Is it time to bring your MTM program inhouse?

More and more we hear plans are concerned their MTM programs consume significant resources but do not produce requisite value. Some common complaints we have heard include:

  • My MTM program is just "a CMR generation machine"… I can't tell if CMRs actually help to reduce therapy gaps.
  • There are so many pharmacists doing CMRs for my plan… I am concerned about clinician consistency.
  • I have a hard time getting my MTM vendor to work on STAR measures outside of the traditional MTM program…I want to have one of my plan pharmacists work on post-discharge medication reconciliation.

Inhousing your MTM program can save health plans create significant savings, optimize internal clinical resources and drive STAR improvements. To be clear, inhousing an MTM program is a massive undertaking. The basic Part D MTM program has become very proscribed and subject to validation and audit. CSS has developed a proven program to help health plans to bring their MTM program in-house, and we wanted to share a few essential capabilities when selecting an MTM platform.  

 

Essential Capabilities of a High Performing MTM Platform:

 

Audit Hardening: Plans looking to in-house their MTM programs need to assure that they will be able to operate a CMS compliant Part D MTM program. CMS audits have been put on hiatus, but they will be back, and you should be ready to document your Part D MTM process and CMRs in a way that stands up to audit.

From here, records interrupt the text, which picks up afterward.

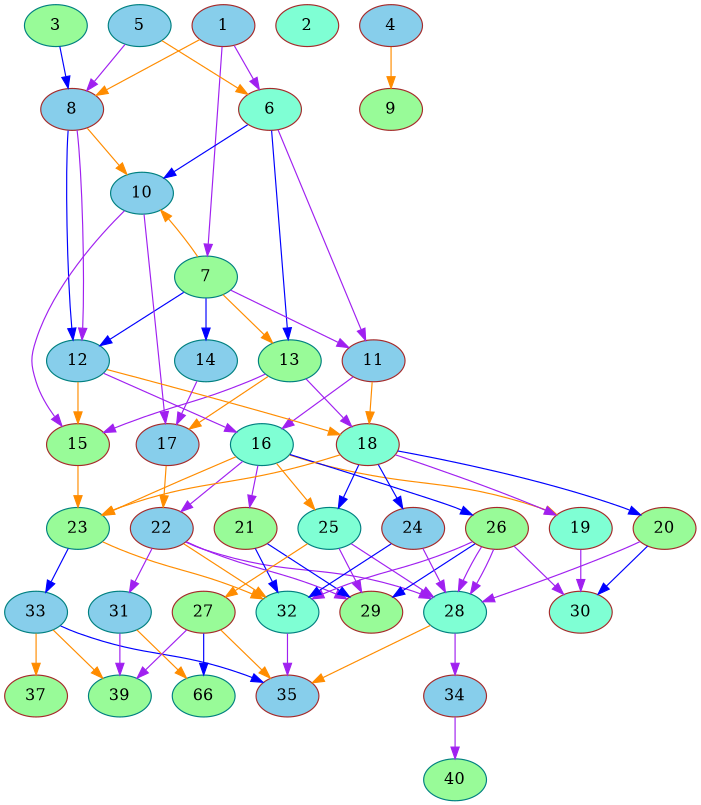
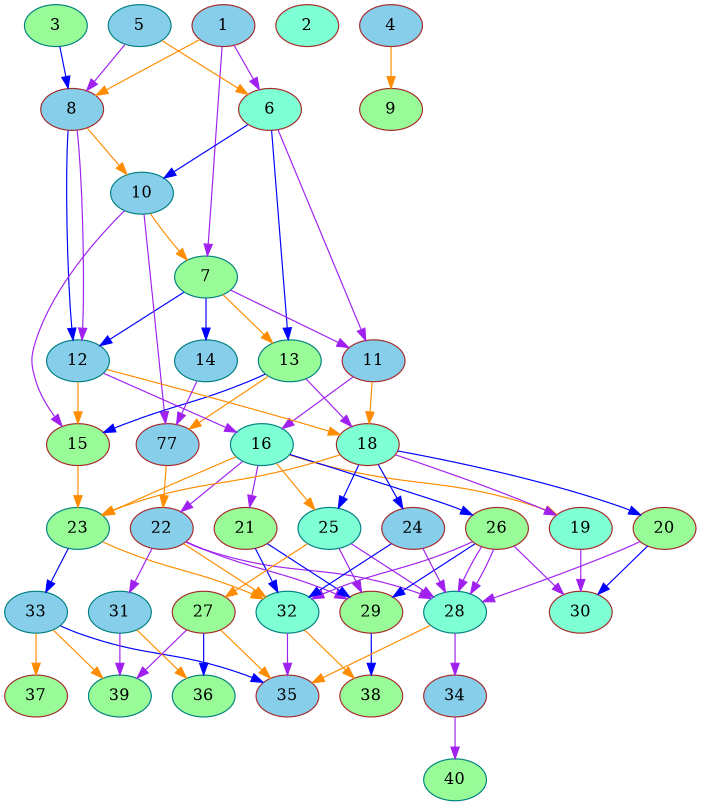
  digraph {
    node [alpha=0.06 color=brown fillcolor=palegreen style=filled]
    edge [color=purple]
    1 [alpha=0.05 expect_size=36102144 fillcolor=skyblue]
    6 [alpha=0.05 expect_size=51443712 fillcolor=aquamarine]
    7 [alpha=0.18 color=teal expect_size=16413696]
    8 [expect_size=49501184 fillcolor=skyblue]
    10 [alpha=0.01 color=teal expect_size=9224192 fillcolor=skyblue]
    11 [alpha=0.10 expect_size=25706496 fillcolor=skyblue]
    13 [alpha=0.10 color=teal expect_size=32921600]
    12 [alpha=0.11 color=teal expect_size=36476928 fillcolor=skyblue]
    14 [alpha=0.07 color=teal expect_size=46434304 fillcolor=skyblue]
    15 [alpha=0.10 expect_size=46373888]
-   17 [expect_size=31330304 fillcolor=skyblue]
+   17 [expect_size=31330304 fillcolor=skyblue label=77]
    16 [alpha=0.09 color=teal expect_size=20019200 fillcolor=aquamarine]
    18 [alpha=0.02 expect_size=27191296 fillcolor=aquamarine]
    2 [alpha=0.18 expect_size=40107008 fillcolor=aquamarine]
    3 [color=teal expect_size=12176384]
    4 [alpha=0.20 expect_size=9290752 fillcolor=skyblue]
    9 [alpha=0.10 expect_size=12293120]
    5 [alpha=0.09 color=teal expect_size=24479744 fillcolor=skyblue]
    23 [alpha=0.16 color=teal expect_size=21150720]
    22 [expect_size=41243648 fillcolor=skyblue]
    21 [alpha=0.19 expect_size=18709504]
    19 [alpha=0.08 expect_size=40361984 fillcolor=aquamarine]
    25 [alpha=0.07 color=teal expect_size=14793728 fillcolor=aquamarine]
    26 [expect_size=37949440]
    20 [alpha=0.07 expect_size=17231872]
    24 [alpha=0.07 expect_size=45146112 fillcolor=skyblue]
    32 [alpha=0.12 color=teal expect_size=13588480 fillcolor=aquamarine]
    33 [alpha=0.13 color=teal expect_size=27383808 fillcolor=skyblue]
    29 [alpha=0.19 expect_size=28874752]
    28 [alpha=0.13 color=teal expect_size=23927808 fillcolor=aquamarine]
    31 [alpha=0.02 color=teal expect_size=16084992 fillcolor=skyblue]
    30 [expect_size=47196160 fillcolor=aquamarine]
    27 [alpha=0.10 expect_size=10924032]
    35 [alpha=0.08 expect_size=34328576 fillcolor=skyblue]
+   38 [expect_size=42642432]
    39 [alpha=0.03 color=teal expect_size=26330112]
    37 [alpha=0.03 expect_size=18354176]
    34 [alpha=0.12 expect_size=17218560 fillcolor=skyblue]
-   36 [alpha=0.10 color=teal expect_size=50763776 label=66]
+   36 [alpha=0.10 color=teal expect_size=50763776]
    40 [color=teal expect_size=23654400]
    1 -> 6
    1 -> 7
    1 -> 8 [color=darkorange]
    6 -> 10 [color=blue]
    6 -> 11
    6 -> 13 [color=blue]
-   7 -> 10 [color=darkorange]
+   10 -> 7 [color=darkorange]
    7 -> 11
    7 -> 13 [color=darkorange]
    7 -> 12 [color=blue]
    7 -> 14 [color=blue]
    8 -> 10 [color=darkorange]
    8 -> 12 [color=blue]
    8 -> 12
    10 -> 15
    10 -> 17
    11 -> 16
    11 -> 18 [color=darkorange]
-   13 -> 15
+   13 -> 15 [color=blue]
    13 -> 17 [color=darkorange]
    13 -> 18
    12 -> 15 [color=darkorange]
    12 -> 16
    12 -> 18 [color=darkorange]
    14 -> 17
    15 -> 23 [color=darkorange]
    17 -> 22 [color=darkorange]
    16 -> 23 [color=darkorange]
    16 -> 22
    16 -> 21
    16 -> 19 [color=darkorange]
    16 -> 25 [color=darkorange]
    16 -> 26 [color=blue]
    18 -> 23 [color=darkorange]
    18 -> 19
    18 -> 25 [color=blue]
    18 -> 20 [color=blue]
    18 -> 24 [color=blue]
    3 -> 8 [color=blue]
    4 -> 9 [color=darkorange]
    5 -> 6 [color=darkorange]
    5 -> 8
    23 -> 32 [color=darkorange]
    23 -> 33 [color=blue]
    22 -> 32 [color=darkorange]
    22 -> 29
    22 -> 28
    22 -> 31
    21 -> 32 [color=blue]
    21 -> 29 [color=blue]
    19 -> 30
    25 -> 29
    25 -> 28
    25 -> 27 [color=darkorange]
    26 -> 32
    26 -> 29 [color=blue]
    26 -> 28
    26 -> 28
    26 -> 30
    20 -> 28
    20 -> 30 [color=blue]
    24 -> 32 [color=blue]
    24 -> 28
    32 -> 35
+   32 -> 38 [color=darkorange]
    33 -> 35 [color=blue]
    33 -> 39 [color=darkorange]
    33 -> 37 [color=darkorange]
+   29 -> 38 [color=blue]
    28 -> 35 [color=darkorange]
    28 -> 34
    31 -> 39
    31 -> 36 [color=darkorange]
    27 -> 35 [color=darkorange]
    27 -> 39
    27 -> 36 [color=blue]
    34 -> 40
  }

Flexibility: The platform you select should allow you to be "fast-to-market" with new medication management initiatives. If your plan identifies that the Part C measure - Osteoporosis Management in Women who had a Fracture - is an issue, your software should allow you to configure and have a medication management effort in place within 30 days. Affecting quality measures within a program year requires a quick response.

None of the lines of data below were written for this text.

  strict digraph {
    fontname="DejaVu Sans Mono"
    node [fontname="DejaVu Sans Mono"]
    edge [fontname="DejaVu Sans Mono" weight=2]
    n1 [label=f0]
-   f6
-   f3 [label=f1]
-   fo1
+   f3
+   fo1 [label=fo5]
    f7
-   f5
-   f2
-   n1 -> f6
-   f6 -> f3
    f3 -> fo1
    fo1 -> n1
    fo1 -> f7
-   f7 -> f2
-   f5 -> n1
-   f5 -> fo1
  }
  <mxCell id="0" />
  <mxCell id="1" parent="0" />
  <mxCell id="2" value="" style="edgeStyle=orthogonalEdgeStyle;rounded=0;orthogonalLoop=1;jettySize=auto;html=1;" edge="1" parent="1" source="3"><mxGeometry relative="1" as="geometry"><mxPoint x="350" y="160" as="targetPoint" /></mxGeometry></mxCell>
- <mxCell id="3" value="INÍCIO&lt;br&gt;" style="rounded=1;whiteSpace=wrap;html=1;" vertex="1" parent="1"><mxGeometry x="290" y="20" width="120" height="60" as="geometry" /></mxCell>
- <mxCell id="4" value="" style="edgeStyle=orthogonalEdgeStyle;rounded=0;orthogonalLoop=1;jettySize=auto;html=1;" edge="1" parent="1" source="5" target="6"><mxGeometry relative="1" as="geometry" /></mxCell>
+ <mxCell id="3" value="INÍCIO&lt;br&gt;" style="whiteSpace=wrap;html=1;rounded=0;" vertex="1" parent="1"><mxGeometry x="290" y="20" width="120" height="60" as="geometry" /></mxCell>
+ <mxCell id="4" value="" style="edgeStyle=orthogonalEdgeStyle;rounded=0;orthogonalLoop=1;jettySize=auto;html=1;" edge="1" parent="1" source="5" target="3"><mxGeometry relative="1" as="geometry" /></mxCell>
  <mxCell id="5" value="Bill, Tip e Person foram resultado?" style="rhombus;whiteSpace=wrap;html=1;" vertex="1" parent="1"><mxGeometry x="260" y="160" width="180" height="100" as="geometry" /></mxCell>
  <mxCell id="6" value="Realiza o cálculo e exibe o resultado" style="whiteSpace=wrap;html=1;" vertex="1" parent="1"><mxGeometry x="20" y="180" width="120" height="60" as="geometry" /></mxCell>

Scalability: Medication management software should eliminate the "clinical administrative" work from the medication management process. Your clinicians are a finite and valuable resource. They should be using their valuable clinical expertise to coach members to better adherence, not type the same recommendation over and over. Medication management software should automate rote MTM functions.

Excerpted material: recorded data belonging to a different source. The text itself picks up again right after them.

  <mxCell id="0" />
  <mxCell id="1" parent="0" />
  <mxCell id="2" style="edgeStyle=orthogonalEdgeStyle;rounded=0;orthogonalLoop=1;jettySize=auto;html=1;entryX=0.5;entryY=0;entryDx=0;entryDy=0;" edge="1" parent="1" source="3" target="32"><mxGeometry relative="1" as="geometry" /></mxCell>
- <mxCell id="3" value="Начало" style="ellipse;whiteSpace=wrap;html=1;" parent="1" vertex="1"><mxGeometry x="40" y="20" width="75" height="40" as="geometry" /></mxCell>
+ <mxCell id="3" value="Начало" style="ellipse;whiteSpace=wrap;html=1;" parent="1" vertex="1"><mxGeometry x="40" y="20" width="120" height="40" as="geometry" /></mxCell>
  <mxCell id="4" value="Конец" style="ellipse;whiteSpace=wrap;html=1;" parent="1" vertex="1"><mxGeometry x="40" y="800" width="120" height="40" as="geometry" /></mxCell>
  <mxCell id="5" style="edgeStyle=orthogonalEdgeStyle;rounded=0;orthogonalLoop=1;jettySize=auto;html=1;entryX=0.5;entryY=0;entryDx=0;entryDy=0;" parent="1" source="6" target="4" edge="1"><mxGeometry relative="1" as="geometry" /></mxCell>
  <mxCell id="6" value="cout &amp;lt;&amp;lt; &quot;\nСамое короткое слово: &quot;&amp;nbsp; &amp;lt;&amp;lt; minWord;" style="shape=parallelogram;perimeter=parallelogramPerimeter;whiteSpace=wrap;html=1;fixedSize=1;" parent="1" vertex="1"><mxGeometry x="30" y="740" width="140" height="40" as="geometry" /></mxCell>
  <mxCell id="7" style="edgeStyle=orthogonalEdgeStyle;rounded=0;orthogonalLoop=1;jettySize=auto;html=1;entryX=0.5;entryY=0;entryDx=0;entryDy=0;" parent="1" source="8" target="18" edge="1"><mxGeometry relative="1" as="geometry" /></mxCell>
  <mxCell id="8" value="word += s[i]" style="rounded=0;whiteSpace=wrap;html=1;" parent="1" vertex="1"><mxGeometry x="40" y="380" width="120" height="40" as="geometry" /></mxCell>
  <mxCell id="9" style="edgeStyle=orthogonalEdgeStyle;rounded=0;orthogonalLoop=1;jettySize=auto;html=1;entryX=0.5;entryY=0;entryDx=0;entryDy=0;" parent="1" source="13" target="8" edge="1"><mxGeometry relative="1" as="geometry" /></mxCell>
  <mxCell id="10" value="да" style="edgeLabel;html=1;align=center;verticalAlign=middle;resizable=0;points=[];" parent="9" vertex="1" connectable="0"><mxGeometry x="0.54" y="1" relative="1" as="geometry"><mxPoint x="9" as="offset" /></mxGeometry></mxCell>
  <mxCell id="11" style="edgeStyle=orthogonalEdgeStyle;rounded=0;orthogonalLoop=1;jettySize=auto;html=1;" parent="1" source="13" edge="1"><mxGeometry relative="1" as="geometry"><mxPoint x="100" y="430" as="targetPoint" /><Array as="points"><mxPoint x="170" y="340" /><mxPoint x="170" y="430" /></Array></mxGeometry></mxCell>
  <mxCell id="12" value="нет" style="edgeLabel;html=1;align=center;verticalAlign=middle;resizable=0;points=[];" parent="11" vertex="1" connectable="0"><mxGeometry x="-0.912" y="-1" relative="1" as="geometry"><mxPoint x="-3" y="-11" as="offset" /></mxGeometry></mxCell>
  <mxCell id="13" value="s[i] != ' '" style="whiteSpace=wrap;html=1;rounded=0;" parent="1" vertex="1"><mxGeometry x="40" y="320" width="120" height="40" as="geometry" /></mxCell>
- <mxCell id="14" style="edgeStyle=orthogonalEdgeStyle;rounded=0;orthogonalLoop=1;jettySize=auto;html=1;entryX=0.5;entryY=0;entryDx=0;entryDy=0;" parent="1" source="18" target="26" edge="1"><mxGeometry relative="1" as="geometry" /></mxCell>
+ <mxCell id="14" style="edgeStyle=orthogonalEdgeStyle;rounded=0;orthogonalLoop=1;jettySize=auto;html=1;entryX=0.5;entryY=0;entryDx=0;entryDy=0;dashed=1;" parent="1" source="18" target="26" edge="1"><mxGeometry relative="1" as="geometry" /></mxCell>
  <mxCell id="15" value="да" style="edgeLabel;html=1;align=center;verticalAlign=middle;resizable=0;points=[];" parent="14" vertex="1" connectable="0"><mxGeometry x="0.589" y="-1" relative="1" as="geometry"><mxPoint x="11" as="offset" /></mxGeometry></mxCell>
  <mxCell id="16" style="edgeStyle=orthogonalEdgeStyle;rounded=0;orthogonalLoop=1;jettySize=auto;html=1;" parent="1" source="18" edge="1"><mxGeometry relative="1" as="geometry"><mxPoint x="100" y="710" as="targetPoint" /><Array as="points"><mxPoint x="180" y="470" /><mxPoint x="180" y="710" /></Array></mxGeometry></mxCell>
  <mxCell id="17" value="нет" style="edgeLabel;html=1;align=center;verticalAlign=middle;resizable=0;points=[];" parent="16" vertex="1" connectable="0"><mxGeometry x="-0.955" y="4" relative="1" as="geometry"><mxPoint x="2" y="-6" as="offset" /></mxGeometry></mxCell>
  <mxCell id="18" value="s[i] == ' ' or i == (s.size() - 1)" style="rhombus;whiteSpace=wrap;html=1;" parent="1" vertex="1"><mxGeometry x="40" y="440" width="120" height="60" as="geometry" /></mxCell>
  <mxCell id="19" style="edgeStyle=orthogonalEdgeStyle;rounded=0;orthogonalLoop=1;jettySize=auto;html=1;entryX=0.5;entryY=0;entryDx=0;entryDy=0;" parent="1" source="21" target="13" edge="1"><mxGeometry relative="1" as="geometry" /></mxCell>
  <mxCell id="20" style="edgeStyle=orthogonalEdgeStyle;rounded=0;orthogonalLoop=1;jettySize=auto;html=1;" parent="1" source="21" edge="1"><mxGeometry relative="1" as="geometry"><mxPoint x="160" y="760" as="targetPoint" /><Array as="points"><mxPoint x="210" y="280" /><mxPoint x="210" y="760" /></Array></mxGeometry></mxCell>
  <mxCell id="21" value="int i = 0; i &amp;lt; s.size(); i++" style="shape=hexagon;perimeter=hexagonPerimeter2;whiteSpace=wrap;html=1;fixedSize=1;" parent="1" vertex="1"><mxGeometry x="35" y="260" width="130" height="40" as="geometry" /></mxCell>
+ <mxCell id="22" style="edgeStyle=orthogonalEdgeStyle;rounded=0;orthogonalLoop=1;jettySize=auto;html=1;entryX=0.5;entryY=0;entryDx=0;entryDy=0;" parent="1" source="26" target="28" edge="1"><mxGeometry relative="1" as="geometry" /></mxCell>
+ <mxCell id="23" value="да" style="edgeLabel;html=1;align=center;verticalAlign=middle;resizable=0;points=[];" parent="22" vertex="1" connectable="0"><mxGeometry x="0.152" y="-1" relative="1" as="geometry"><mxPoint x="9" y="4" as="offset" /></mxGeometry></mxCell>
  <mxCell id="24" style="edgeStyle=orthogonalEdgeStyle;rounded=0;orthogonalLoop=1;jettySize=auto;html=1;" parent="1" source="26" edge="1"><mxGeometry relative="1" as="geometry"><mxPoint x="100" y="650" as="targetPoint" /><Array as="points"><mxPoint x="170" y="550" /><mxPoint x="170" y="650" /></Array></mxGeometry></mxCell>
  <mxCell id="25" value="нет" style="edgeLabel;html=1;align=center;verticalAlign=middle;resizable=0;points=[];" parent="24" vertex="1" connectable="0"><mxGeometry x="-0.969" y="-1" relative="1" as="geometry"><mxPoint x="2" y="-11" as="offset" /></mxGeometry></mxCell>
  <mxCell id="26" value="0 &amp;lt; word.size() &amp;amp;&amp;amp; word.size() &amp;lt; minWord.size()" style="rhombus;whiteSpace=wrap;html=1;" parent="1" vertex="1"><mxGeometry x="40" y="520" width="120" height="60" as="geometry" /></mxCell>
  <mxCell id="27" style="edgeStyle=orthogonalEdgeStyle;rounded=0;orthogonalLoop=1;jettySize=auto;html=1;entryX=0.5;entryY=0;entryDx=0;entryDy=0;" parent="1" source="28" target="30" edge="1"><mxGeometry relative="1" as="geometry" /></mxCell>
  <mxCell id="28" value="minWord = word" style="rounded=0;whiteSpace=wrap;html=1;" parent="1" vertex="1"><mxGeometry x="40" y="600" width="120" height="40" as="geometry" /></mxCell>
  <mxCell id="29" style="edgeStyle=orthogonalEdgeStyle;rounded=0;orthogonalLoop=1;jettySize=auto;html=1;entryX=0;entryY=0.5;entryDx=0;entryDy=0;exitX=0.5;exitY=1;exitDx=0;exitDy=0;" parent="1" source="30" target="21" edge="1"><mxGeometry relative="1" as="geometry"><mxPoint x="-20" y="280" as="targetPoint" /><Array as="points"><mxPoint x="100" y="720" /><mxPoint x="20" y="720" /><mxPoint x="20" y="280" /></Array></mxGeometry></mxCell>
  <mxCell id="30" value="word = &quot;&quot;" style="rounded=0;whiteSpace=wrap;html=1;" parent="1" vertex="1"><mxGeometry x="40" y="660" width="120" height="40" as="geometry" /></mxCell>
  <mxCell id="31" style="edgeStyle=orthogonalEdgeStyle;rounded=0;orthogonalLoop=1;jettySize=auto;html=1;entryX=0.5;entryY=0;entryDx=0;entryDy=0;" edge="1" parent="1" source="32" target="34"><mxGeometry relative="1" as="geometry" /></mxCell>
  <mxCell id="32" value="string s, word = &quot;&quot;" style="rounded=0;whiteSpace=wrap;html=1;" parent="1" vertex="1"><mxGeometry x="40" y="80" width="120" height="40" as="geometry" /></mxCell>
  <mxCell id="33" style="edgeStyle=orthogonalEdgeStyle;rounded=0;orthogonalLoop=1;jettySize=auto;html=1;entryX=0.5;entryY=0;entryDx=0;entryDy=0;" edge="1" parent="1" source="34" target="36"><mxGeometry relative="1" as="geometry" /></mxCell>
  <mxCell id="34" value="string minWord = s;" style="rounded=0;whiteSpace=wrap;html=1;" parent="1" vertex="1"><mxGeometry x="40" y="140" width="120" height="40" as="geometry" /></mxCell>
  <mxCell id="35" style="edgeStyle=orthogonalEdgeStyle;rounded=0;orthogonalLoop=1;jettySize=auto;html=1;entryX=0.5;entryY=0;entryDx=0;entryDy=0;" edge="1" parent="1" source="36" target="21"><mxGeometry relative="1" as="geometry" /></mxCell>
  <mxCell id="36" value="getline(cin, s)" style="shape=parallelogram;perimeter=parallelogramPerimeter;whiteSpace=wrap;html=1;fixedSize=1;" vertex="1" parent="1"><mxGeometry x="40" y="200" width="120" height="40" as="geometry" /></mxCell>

Population Health Analytics and Insights: Drug therapy utilization patterns are dynamic. Once you expand your medication management efforts outside of Part D MTM you will always need to be "looking for the next thing." What is the next cost inefficiency, patient safety, adherence issue to be addressed? This will require that your medication management software can provide you with the clinical analytics you need to understand what the next therapy gap target will bring value to your plan.

Implementation: Moving from an outsourced MTM vendor to an in-house program will be a complex process. You will need to develop procedures, as well as hire and train clinicians. If you want to do this seamlessly and without consternation you will need support for the transition. Support that will help to show you best practices for achieving the "block and tackle" of MTM. Support for onboarding new clinicians. Support for designing and operationalizing novel non-Part D medication management efforts.

Clinical Support: Everybody needs a "Plan B". Engaging a Plan B is not a mark of failure, it is a demonstration of excellent planning. As you are assuming the responsibility for in-housing your MTM program, you should have a Plan B for clinical services in place to support your new staff through the rough spots that you are almost guaranteed to encounter.